I have been asked a number of times recently about how to go about fine-tuning the AVR-based VCOs (the 3HP AVR-VCO and the Bad Trip VCO/VCF) - this applies to modules sold before the end of 2019 - it does not apply to updated versions of the modules that will release in January 2020.
If you've got one of the old AVR VCOs which uses an ATMega168/328 then you'll find a trimpot on the mainboard; if enabled in the firmware then this pot will allow you to fine tune the VCO - easily done.
Things are a bit tricker with the ATTiny-based units as they will require a firmware upgrade and you'll lose the ability to do cool phase distortion effects via the OP input. I have released an alternate firmware which implements fine-tuning support although the function of the CV and OP inputs is changed, thus:
- The CV input will control the fine tuning. You can put this under voltage control if you like(!) but more often than not you can get the effect you want by fiddling with the CV pot.
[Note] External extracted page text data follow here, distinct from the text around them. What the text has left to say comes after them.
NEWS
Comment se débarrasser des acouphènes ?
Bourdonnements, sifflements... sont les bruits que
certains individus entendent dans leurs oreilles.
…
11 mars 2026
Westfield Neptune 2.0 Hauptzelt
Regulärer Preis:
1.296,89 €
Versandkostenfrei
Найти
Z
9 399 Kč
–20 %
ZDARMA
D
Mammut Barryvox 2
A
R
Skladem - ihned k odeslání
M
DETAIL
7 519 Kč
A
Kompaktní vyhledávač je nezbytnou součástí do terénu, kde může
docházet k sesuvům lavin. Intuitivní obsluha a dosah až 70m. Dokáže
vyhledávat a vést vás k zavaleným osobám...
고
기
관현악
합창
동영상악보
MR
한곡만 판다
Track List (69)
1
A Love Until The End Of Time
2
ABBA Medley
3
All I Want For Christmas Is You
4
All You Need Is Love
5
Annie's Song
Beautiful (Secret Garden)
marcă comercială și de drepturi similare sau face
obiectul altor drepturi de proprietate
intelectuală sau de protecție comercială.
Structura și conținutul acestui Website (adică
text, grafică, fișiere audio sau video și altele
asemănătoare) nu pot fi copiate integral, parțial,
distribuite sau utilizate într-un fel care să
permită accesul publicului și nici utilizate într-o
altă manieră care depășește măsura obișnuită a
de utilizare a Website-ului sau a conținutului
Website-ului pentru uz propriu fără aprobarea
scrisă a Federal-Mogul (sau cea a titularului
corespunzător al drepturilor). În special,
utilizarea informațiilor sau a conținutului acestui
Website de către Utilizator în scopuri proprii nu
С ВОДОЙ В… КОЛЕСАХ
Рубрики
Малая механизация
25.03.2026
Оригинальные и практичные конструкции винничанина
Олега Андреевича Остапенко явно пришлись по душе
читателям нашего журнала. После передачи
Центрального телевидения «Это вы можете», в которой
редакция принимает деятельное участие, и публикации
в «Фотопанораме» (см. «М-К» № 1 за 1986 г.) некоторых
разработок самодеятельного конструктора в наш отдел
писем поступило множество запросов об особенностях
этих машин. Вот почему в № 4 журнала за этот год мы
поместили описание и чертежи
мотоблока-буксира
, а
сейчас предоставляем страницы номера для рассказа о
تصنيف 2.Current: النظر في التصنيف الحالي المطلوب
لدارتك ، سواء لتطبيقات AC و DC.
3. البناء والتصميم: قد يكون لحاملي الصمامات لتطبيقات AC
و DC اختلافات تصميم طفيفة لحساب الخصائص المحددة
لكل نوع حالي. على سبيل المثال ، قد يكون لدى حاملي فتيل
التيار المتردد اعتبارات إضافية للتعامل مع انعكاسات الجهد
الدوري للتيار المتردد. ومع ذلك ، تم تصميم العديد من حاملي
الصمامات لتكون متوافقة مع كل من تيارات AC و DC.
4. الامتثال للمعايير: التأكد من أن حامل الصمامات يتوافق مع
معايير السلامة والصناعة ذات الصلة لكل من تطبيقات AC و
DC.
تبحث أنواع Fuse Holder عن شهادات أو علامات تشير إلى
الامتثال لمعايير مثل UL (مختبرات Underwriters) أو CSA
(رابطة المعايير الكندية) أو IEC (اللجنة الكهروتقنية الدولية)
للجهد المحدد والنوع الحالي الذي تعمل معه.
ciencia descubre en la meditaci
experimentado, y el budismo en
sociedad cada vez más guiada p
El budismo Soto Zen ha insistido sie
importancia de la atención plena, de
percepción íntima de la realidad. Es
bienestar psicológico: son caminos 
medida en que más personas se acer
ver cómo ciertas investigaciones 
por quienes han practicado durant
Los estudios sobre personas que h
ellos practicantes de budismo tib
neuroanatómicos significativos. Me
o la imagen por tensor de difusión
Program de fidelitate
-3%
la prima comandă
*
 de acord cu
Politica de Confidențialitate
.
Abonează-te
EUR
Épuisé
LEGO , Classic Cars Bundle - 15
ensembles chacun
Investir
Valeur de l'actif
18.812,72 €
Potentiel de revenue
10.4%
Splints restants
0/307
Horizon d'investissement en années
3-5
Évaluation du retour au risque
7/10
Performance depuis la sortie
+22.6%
- The OP input becomes the CV input - you lose the ability to attenuate the input CV, but this may or may not be a bad thing depending on your use case.
- The WAVE input is unchanged.
You can get the firmware source here: https://bitbucket.org/yorkmodular/avr-vco-diy/src/master/wavetables-attiny-finetune/
Bad Trip v1.0
Because of the way I implemented the functionality of the Bad Trip firmware it isn't possible to add fine-tuning via a firmware update by default. There's a possible hardware and firmware hack (see below) but that's hacky at best. The problem has been addressed in the updated version of the Bad Trip that will be available in early 2020.
That being said, tuning other VCOs to the Bad Trip isn't difficult - the lookup table used in the firmware is very well tested and accurate to within ~1% over 5 octaves. In a test involving a Bad Trip, a Behringer Model D and a Behringer Neutron I found that the two Behringers were less than a semitone flat with respect to the Bad Trip and that all three tracked each other very well over the majority of their range.
In the case of both VCOs, assuming you're using the stock firmware the lowest note producted (at CV=0) is C1, approximiately 32.7Hz, so you can use this is as a starting point for tuning other equipment.
About that hardware hack ...
This involves connecting a trimpot between 5V and GND, with the centre pin of the pot connected to pin 5 (PB0/AIN0) of the microcontroller via a 10k resistor. The firmware part involves adding extra code to read the voltage on pin 5 and adding an offset to the phase accumulator dependent on the read voltage.
Note that I haven't tested this (yet) - try it at your own risk.